Only those with no imagination, and no grounding in reality, would deny the possibility that they will live forever. I suppose that if you were going to write a parody of this essay, you might not even know how to tackle that sentence. Did I just say immortality is within reach, and that you would be a fool to deny it? Wow. Lets assume, though, that we all have a set number of days to indent the world with our beliefs, to find and create the beauty that only a finite existence allows for, to wrestle with the question of purpose and wrestle with our answers. Are you still with me?
We often use technology to save time, but increasingly, it either takes the saved time along with it, or makes the saved time less present, intimate and rich. I worry that the closer the world gets to our fingertips, the further it gets from our hearts. Its not an either/or being anti-technology is perhaps the only thing more foolish than being unquestioningly pro-technology. So lets all pretend that I hadnt spent the last nine hundred words blaming technology for my inability to relate emotionally to strangers, and call it a question of balance that our lives hang upon.
Most of the time, most people are not crying in public, but everyone is always in need of something that another person can give, be it undivided attention, a kind word or deep empathy. Especially the woman in front of me, whos basically drowning in a pool of her own tears by now, and that I plan to console as soon as Ive filed this essay. There is no better use of a life than to be attentive to such needs.
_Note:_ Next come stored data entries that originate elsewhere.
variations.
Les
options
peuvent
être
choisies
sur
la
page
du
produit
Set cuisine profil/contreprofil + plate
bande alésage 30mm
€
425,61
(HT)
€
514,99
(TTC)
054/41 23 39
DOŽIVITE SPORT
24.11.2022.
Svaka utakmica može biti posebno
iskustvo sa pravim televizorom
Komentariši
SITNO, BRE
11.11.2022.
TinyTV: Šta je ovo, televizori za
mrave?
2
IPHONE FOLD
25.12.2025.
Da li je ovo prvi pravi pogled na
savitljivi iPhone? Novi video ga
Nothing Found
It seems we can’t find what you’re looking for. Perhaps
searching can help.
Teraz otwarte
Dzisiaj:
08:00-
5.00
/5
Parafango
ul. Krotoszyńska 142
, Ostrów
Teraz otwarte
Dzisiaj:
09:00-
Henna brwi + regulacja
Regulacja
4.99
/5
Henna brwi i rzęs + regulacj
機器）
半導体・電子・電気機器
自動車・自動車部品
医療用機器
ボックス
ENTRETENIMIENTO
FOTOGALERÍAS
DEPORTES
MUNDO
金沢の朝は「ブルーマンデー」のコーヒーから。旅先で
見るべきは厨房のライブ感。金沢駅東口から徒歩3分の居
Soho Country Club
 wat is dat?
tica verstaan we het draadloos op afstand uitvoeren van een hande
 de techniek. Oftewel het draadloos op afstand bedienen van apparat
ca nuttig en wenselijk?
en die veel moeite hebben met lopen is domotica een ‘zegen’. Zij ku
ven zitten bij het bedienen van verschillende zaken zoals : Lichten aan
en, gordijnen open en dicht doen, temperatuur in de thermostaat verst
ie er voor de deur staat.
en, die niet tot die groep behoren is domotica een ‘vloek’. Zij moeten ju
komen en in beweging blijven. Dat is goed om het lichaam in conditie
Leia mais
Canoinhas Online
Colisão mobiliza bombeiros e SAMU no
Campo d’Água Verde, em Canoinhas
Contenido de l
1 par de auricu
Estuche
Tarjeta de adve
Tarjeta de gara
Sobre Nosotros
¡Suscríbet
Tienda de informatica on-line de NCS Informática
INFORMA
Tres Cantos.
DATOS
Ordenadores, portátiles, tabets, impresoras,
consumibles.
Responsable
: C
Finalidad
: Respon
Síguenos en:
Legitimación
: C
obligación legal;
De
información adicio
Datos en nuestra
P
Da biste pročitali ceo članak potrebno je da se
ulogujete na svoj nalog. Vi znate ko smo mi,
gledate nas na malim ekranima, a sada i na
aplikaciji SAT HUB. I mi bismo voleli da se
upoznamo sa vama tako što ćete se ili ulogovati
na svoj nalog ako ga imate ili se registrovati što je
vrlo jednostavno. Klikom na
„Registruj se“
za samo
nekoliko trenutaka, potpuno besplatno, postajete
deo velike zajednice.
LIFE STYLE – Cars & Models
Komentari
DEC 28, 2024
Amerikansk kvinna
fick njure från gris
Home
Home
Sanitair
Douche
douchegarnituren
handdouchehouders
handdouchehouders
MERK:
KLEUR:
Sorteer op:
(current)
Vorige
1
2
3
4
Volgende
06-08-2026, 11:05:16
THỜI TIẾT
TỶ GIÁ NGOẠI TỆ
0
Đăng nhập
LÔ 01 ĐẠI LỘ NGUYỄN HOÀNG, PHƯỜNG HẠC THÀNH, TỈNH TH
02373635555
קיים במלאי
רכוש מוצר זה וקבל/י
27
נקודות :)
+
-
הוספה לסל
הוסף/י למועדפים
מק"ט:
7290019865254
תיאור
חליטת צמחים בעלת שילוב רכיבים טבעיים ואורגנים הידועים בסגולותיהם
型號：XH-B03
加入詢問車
There are as many ways to do this as there are kinds of loneliness, but all of them require attentiveness, all of them require the hard work of emotional computation and corporeal compassion. All of them require the human processing of the only animal who risks getting it wrong and whose dreams provide shelters and v*****es and words to crying strangers. This is not the time to question if the last sentence makes any sense whatsoever. This is the time to feel and to care .
We live in a world made up more of story than stuff. We are creatures of memory more than reminders. Being attentive to the needs of others might not be the point of life, but it is the work of life.
I have plenty more s**tty non sequiturs. There is a market for telling people that their emotional life is impoverished by electronic gadgets, and Im right in it. Its me, Nick, and a few others, and let me assure you that we have the genre thoroughly figured out: blame technology for putting distance between people, or between people and nature, implying that before technology the world was more real; subsume economic and social relations to the internet or smartphones or social media so as to make all of our arguments circular, their logic self-fulfilling; cite uncritically every bit of social science research that supports our hypotheses, and those only; and make a spectacularly dishonest use of the pronoun we, so as to turn the experience of technology into a bland universal. To really investigate contemporary alienation would require a qualitatively different kind of effort: one that is much more careful in its evaluation of psychological evidence, and much more willing to question the idea that a life less mediated is a life more authentic. One that is aware of politics, and not just of sentiment. But theres no money or glory in that.
Now if youll excuse me Im going to leave because this damn womans incessant weeping is beginning to creep me out, and people are starting to look at me funny.